Он принялся шарить по карманам и вытащил большие подержанные часы.

— Придётся пожертвовать ими ради доброго дела, — сказал он и поцеловал их. — Сейчас около половины третьего, если учесть, что они спешат минут на сорок. — Затем, тщательно прицелившись, он запустил часами в большой фонарь, висевший на цепи перед входом в гостиницу.

Фонарь разлетелся вдребезги, и град осколков осыпал полицейских. Одному из них порезало щёку.

Толпа радостно загудела. Люди бросились вперёд, сметая с пути полицию. Начальник караула Эймс — человек, которого старатели уважали за справедливость, — встал в дверях и старался перекричать толпу. Но его оттолкнули, и старатели ринулись в гостиницу, ломая по пути мебель. Перила лестницы с грохотом обрушились. Какой-то старатель схватил перекладину и начал размахивать ею, стараясь разбить лампы. В буфете били бутылки. Дик, которого толпа увлекла за собой, заметил, что несколько мужчин, слив виски из бутылок в ведро, пустили его потом по рукам. Гостиница была разгромлена.

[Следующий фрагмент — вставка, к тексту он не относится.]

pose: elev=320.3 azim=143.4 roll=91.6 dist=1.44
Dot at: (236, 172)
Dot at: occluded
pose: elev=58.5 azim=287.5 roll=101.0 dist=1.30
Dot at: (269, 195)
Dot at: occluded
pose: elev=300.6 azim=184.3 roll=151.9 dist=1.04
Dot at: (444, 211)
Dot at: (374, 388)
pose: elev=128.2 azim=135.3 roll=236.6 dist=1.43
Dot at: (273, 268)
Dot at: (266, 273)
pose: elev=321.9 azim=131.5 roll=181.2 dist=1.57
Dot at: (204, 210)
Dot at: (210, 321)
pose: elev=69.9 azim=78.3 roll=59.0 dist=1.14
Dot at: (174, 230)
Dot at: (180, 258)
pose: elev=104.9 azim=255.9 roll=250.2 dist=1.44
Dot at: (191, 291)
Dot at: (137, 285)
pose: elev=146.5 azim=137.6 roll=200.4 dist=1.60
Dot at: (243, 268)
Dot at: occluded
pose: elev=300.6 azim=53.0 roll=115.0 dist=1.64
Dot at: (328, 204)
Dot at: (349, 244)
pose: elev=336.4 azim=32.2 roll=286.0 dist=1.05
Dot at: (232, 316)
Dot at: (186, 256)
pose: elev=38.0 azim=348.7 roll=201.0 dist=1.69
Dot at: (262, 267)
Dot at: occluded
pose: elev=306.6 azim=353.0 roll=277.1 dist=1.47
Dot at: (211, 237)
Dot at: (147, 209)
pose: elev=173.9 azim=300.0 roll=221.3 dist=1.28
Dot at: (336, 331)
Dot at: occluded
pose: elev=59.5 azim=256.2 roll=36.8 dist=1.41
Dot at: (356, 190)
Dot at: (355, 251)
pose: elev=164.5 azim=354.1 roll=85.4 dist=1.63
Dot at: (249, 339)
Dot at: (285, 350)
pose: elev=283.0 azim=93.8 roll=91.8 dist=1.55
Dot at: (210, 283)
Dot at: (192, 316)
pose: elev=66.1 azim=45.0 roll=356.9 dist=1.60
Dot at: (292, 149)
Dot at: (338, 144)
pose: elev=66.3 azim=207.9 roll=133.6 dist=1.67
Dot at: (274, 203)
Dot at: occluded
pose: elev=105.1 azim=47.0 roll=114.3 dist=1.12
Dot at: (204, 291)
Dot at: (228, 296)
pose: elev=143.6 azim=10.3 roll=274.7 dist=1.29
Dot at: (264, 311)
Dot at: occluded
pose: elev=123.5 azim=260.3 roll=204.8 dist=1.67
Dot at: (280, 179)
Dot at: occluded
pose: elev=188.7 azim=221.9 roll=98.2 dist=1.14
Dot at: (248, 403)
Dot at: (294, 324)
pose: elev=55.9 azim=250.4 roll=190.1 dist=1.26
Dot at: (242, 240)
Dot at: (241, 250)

Дик и Шейн с трудом выбрались на улицу; им хотелось увидеть, что происходит на дороге. Полиция выстроилась на обочине. Юный офицер пригнулся к шее лошади, слушая, что ему говорит начальник караула Эймс; впрочем, он по-прежнему был ко всему равнодушен. С каждым мигом толпа росла. Добрых десять тысяч старателей теснились и кричали на холме. Бегство Бентли через прииски привлекло сюда почти всех мужчин, желавших разнюхать, чем тут пахнет.

— Солдаты!

Наступило молчание. Шейн схватил Дика за руку и указал на долговязого парня, ирландца с виду, который шёл вразвалку к концу кегельбана, держа в руках охапку бумаг и тряпья. Толпа следила за ним затаив дыхание. Дойдя до наветренного конца кегельбана, парень свалил свою ношу под холщовым навесом и не спеша чиркнул спичкой. Дик взглянул на молодого офицера, который, сидя на лошади, через головы толпы следил за происходящим. Офицер медленно поднёс руку к кобуре револьвера, но затем, пожав плечами, наклонился вперёд и похлопал лошадь по шее.

Бумага вспыхнула, пламя побежало по кегельбану, и холст загорелся. Ветер быстро погнал языки пламени к гостинице. Толпа снова стала вопить и стучать ногами, и этот шум слился с рёвом огня. Солдаты, присланные из лагеря после того, как туда примчался перепуганный Бентли, уже въезжали в лощину Спесимен, но спасти дом было невозможно. Он весь был охвачен пламенем.

Чёрная тучка появилась над чёрным холмом и пролила несколько крупных капель дождя; но огонь, достигший теперь крыши, вырвался из-под конька, и золотой его венчик, словно в дикой пляске, метался над столбами дыма. Затем ветер вдруг утих, и крыша провалилась со страшным грохотом.